Осознание этого было одним из неувядающих главных достижений Ленина во время мировой войны. И его критика брошюры Юниуса метит именно в этот пункт – в недостаточное размежевание с оппортунизмом как течением. Конечно, брошюра Юниуса и до нее «Интернационал» содержали в себе много теоретически правильной полемики с правыми предателями и колеблющимися центристами в немецком рабочем движении. Но эта полемика оставалась теоретическо-практической, не переходила в организационный план, поскольку она все еще одушевлялась верой в то, что речь идет лишь о «различии мнений» внутри революционной партии пролетариата. Правда, организационным требованием приложенных к брошюре Юниуса тезисов является основание нового Интернационала (тезисы 10–12). Однако далее это требование повисало в воздухе: отсутствовали духовные и вместе с тем организационные пути его осуществления.
Здесь проблема организации превращается в политическую проблему для всего революционного пролетариата. Крах всех рабочих партий, вызванный войной, следует понять как всемирно-исторический факт, то есть как необходимое следствие предшествующей истории рабочего движения. Тот факт, что влиятельный руководящий слой в рабочих партиях, почти без исключения, открыто встает на сторону буржуазии, а другую его часть связывает с ней тайный, публично не признаваемый союз, и что для обеих этих частей оказывается духовно и организационно возможным при всем этом сохранять свое руководство над решающими слоями пролетариата, – этот факт надо сделать исходным пунктом оценки положения и задач революционной рабочей партии. Нужно ясно осознать то, что при постепенно формирующихся двух фронтах гражданской войны пролетариат поначалу будет вступать в борьбу расколотым и внутренне раздвоенным.
Эта раздвоенность не может быть устранена дискуссиями. Было бы напрасной надеждой рассчитывать, что эти руководящие слои можно будет тоже постепенно «убедить» в правильности революционных воззрений, что, стало быть, рабочее движение сможет восстановить свое – революционное – единство «органически», «изнутри». Возникает проблема: каким образом можно вырвать из-под этого руководства ту огромную массу пролетариата, которая инстинктивно является революционной, но еще не обрела ясного сознания. Ясно, что как раз «органически-теоретический» характер размежевания с меньшевиками дольше всего позволяет им наиболее удобным для них образом скрывать от пролетариата тот факт, что в решающий час они выступают на стороне буржуазии. Несмотря на сохраняющуюся и объективно обостряющуюся революционную ситуацию в целом, невозможно думать о гражданской войне до тех пор, пока та часть пролетариата, которая спонтанно выступает против такого поведения своих вождей и мечтает о революционном руководстве, не сплотится организационно, пока возникшим этим путем действительно революционным партиям и группам не удастся посредством своих действий (для которых непременно необходимой является собственная революционная партийная организация) завоевать доверие широких масс и вырвать их из-под влияния оппортунистов.

# Исходные данные:
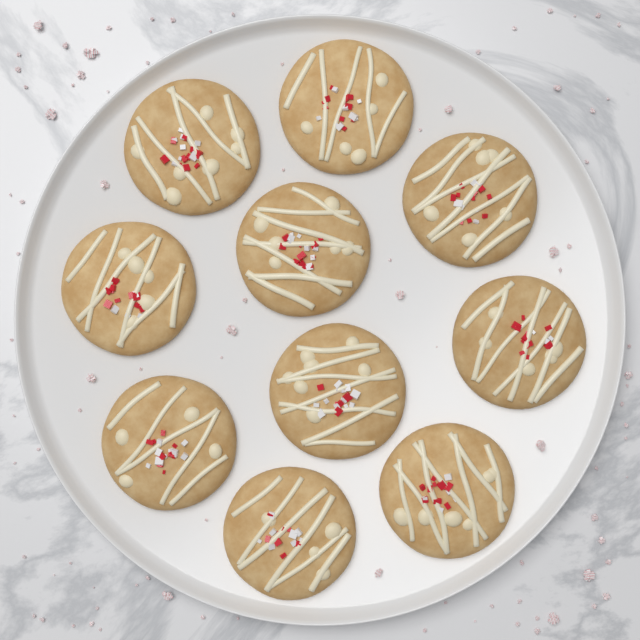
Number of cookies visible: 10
* * *
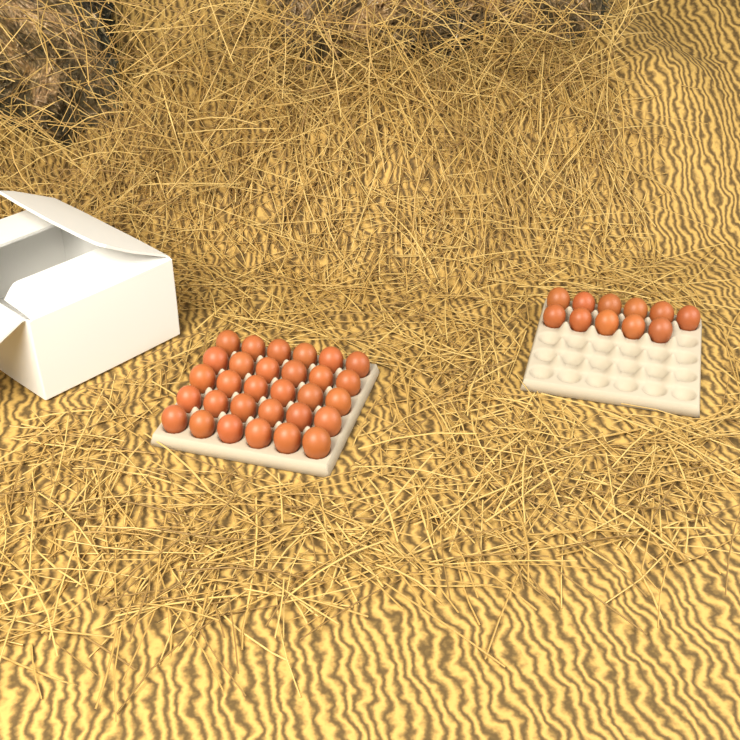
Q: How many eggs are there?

# Требование:
Выведите без изменений фрагмент документа о брошюре Юниуса: всё начиная с «Здесь проблема организации» и вплоть до «и внутренне раздвоенным.».

# Ответ на задание:
Здесь проблема организации превращается в политическую проблему для всего революционного пролетариата. Крах всех рабочих партий, вызванный войной, следует понять как всемирно-исторический факт, то есть как необходимое следствие предшествующей истории рабочего движения. Тот факт, что влиятельный руководящий слой в рабочих партиях, почти без исключения, открыто встает на сторону буржуазии, а другую его часть связывает с ней тайный, публично не признаваемый союз, и что для обеих этих частей оказывается духовно и организационно возможным при всем этом сохранять свое руководство над решающими слоями пролетариата, – этот факт надо сделать исходным пунктом оценки положения и задач революционной рабочей партии. Нужно ясно осознать то, что при постепенно формирующихся двух фронтах гражданской войны пролетариат поначалу будет вступать в борьбу расколотым и внутренне раздвоенным.